Mr Gallagher said that a vessel which could land with five or six hundred tonnes of fish onboard will be transported via tanker to the factory, using the refrigerated water onboard but the new rules mean that water must be separated at pier side, and fish weighed there, new chilled water must be obtained, creating twice the current demand for water. He said that the move adds to waste of energy and water - which is contrary to the Origin Green initiative of Bord Bia: “Now, we are expected to take that catch ashore, take it to this factory where we have to use fresh drinking water, add salt into it, the chlorinated drinking water can bleach mackerel - the black stripes and gills can go white,” he said.
“There would be huge costs to create more slush ice using drinking water, not counting the carbon footprint,” he said.
Some seafood processors have concerns that the new proposed method could impact water locally. A tanker of fish which comes off the boat is suspended in refrigerated sea water (RSW). Mr Gallagher said that draining tankers of fish will affect the quality of fish:“The top layer will get progressively worse than the bottom layer which is held in the water all the time.”
At present, €70,000 is being spent on fresh water in fish processing. He said that this figure will be doubled if the RSW is taken away.
Fears of water shortages
Martin Meehan of Premier Fish expressed concerns that Irish Water has already notified the sector that no additional water capacity exists in the town supply for the quantities of water required. He called for leadership on the issue. He said the introduction of weighing at the pier works against sustainability and will hinder them from meeting their Origin Green requirements.

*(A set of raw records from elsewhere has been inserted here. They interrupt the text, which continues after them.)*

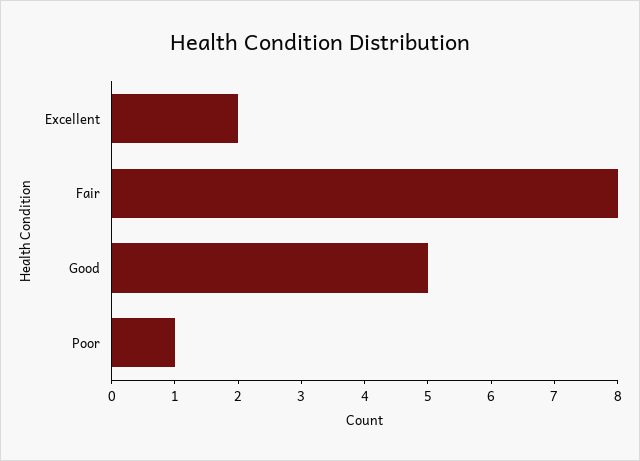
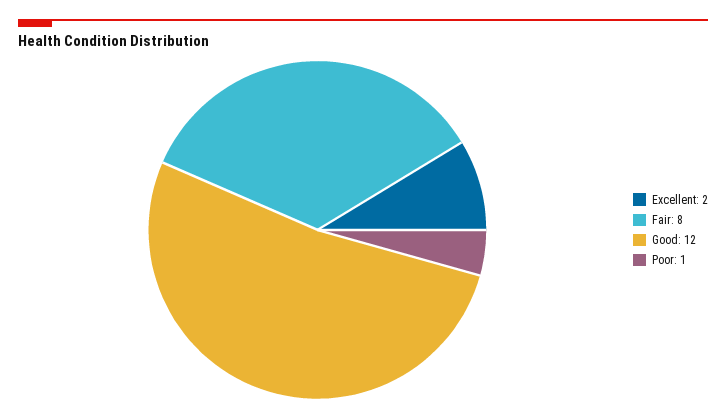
Good: 5 -> 12

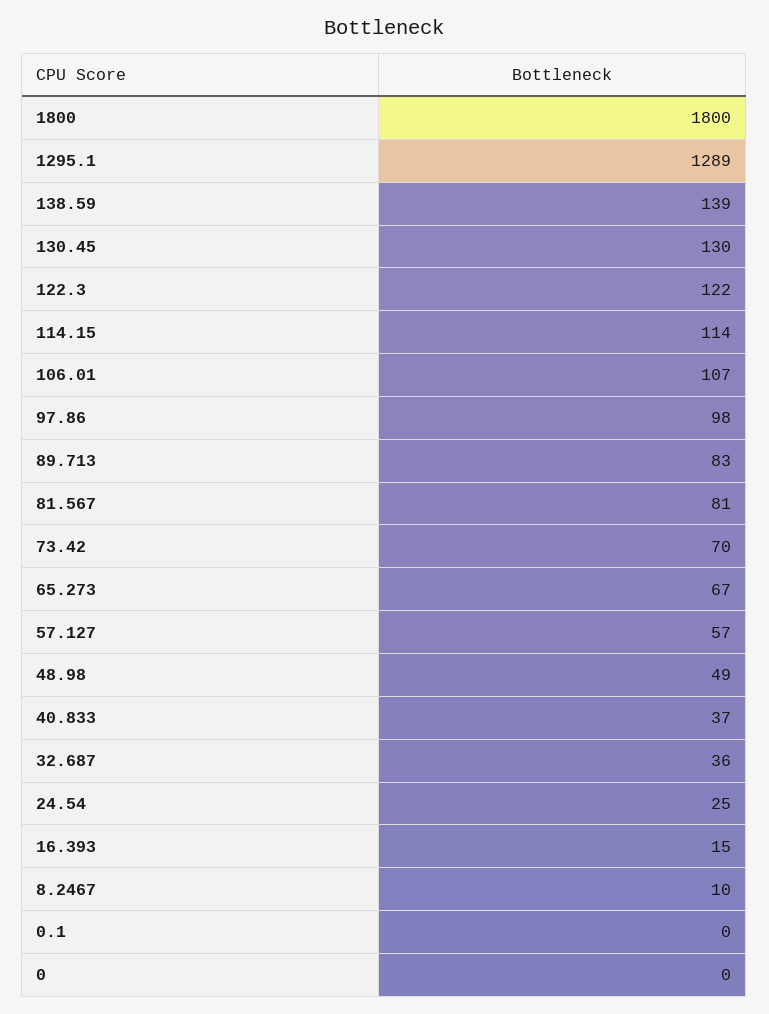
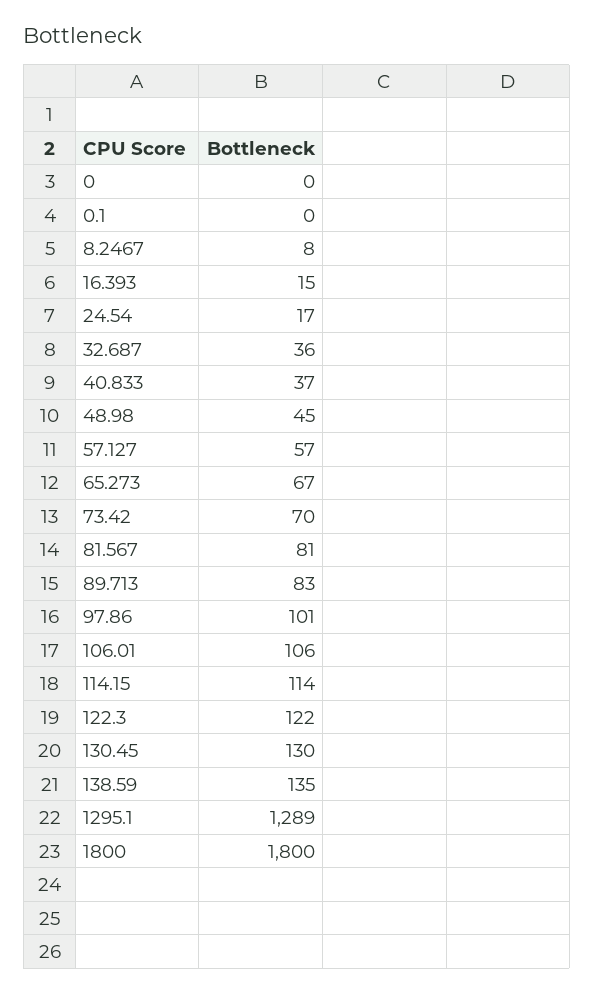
138.59: 139 -> 135
106.01: 107 -> 106
97.86: 98 -> 101
48.98: 49 -> 45
24.54: 25 -> 17
8.2467: 10 -> 8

Micheal O’Donnell of Island Seafoods said that while they pride themselves on quality food he feels that the quality is now dictating it anymore.:“Now with a stroke of a pen it’s gone.”
He feels strongly that there is a lack of leadership on the issue and called on the minister to represent the Donegal industry.
Tony Byrne of Norfish said that he feels the relevant authority in Ireland has worked against them for a long time: “This wouldn’t go on in the beef factories. It would only go on for one day,” he said.
Brexit has had a grave impact on the seafood industry and has questioned the sustainability of the business for future generations.
“Mackerel is our most important species both by value and by volume so essentially the outcome of Brexit has undermined the bedrock of our businesses,” Mr Mc Hugh said.
Over the years, the fishing industry in the south of the county has helped generate much-needed cash into the local economy: “It’s not just the catching vessels and the processing businesses, it’s all the ancillary services like the net manufacturers, the engineering services, hydraulics, electronics, shipbuilding, ship repair, refrigeration services right down to the hotels, the supermarkets that supply food for the vessels. There are huge ramifications.”
The fishing quota is not only the lifeblood of the industry but also the lifeline of the industry, he said.
Fishing rights were sacrificed, he feels on joining the EU and fishermen have a low entitlement of fish in their own waters, and for that to be undermined even further is not acceptable, he said.